Sembra che il legislatore del Jobs Act non abbia ravvisato la necessità di intervenire sull’attuale apparato sanzionatorio dei licenziamenti collettivi (art. 5, comma 3, Legge n. 223/1991).

Il tema, infatti, non risulta incluso nel disegno di legge delega approdato in Parlamento.

Sarebbe stato opportuno, tuttavia, avviare una riflessione sull’attuale disciplina, che presenta certamente margini di miglioramento. In linea di principio – almeno a parere personale di chi scrive –  può aver senso mantenere la reintegrazione piena (art. 18, comma 1, Legge n. 300/1970) per il caso di licenziamento intimato senza l’osservanza della forma scritta, e forse anche la reintegrazione attenuata (art. 18, comma 4, Legge n. 300/1970) in caso di violazione dei criteri di scelta (ma, in questa seconda ipotesi, una adeguata sanzione indennitaria potrebbe nondimeno risultare idonea ad assicurare maggiore flessibilità in uscita senza sottrarre diritti).

Maggiori perplessità suscita, invece, la portata della disciplina sanzionatoria delle violazioni formali. Il vigente art. 5, comma 3, della Legge n. 223 (tramite un singolare e pindarico doppio rinvio al terzo periodo del settimo comma dell’art. 18 dello Statuto dei Lavoratori, che a sua volta rimanda al quinto comma) prevede che le violazioni della procedura di licenziamento collettivo vengano sanzionate unicamente sotto il profilo economico con un’indennità risarcitoria compresa tra un minimo di 12 e un massimo di 24 mensilità dell’ultima retribuzione globale di fatto.

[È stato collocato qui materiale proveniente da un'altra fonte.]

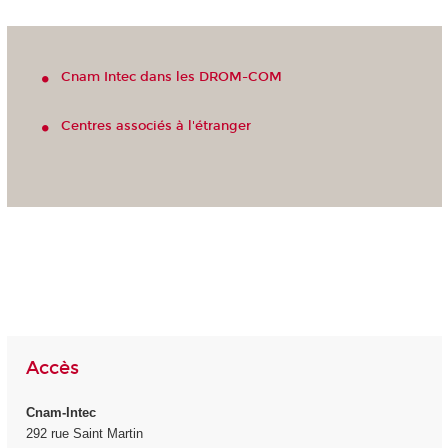
Cnam Intec dans les DROM-COM
Centres associés à l'étranger
Accès
Cnam-Intec
292 rue Saint Martin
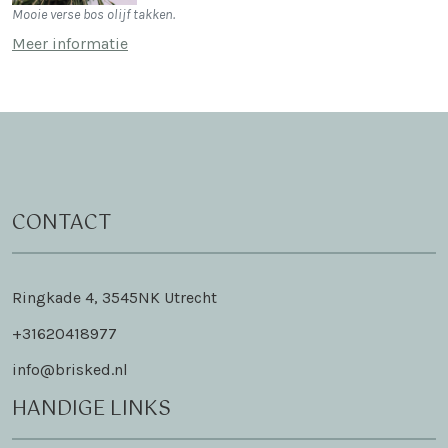
Mooie verse bos olijf takken.
Meer informatie
CONTACT
Ringkade 4, 3545NK Utrecht
+31620418977
info@brisked.nl
HANDIGE LINKS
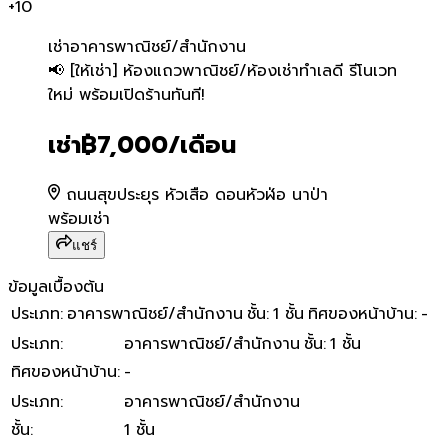
+
10
เช่า
อาคารพาณิชย์/สำนักงาน
📢 [ให้เช่า] ห้องแถวพาณิชย์/ห
📢 [ให้เช่า] ห้องแถวพาณิชย์/ห้องเช่าทำเลดี รีโนเวท
ใหม่ พร้อมเปิดร้านทันที!
เช่า
฿7,000
/เดือน
ถนนสุขประยุร หัวเสือ ดอนหัวฬ่อ นาป่า
พร้อมเช่า
แชร์
ข้อมูลเบื้องต้น
ประเภท
:
อาคารพาณิชย์/สำนักงาน
ชั้น
:
1 ชั้น
ทิศของหน้าบ้าน
:
-
ประเภท
:
อาคารพาณิชย์/สำนักงาน
ชั้น
:
1 ชั้น
ทิศของหน้าบ้าน
:
-
ประเภท
:
อาคารพาณิชย์/สำนักงาน
ชั้น
:
1 ชั้น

Dal punto di vista teorico e sistematico, una sanzione così pesante potrebbe giustificarsi solo se tra le violazioni procedurali venisse inclusa anche l’omissione totale della procedura.

In questo caso – va detto – il datore di lavoro resterebbe comunque gravato dell’onere di provare sul piano sostanziale il rispetto dei criteri di scelta (prova certamente non agevole, ma almeno in teoria non impossibile) e si aprirebbero piuttosto profili legati agli effetti delle eventuale antisindacalità della condotta.

Va comunque detto che ove per violazione formale si intenda aprioristicamente qualunque vizio o errore commesso dal datore di lavoro nella gestione di uno dei tanti snodi procedurali della 223, la sanzione economica fino a 24 mensilità risulta oggettivamente sproporzionata, tenuto conto che potrebbe applicarsi anche ad un recesso intimato nel pieno rispetto dei criteri di scelta.

In tale ipotesi, pertanto, risulterebbe più razionale una sanzione economica compresa tra 6 e 12 mensilità, equivalente a quella prevista per le violazioni meramente procedurali nei licenziamenti individuali. Molti, dunque, sono gli spunti di riflessione che il legislatore potrebbe cogliere in una prospettiva realmente riformistica e di corretto bilanciamento tra diritti e flessibilità.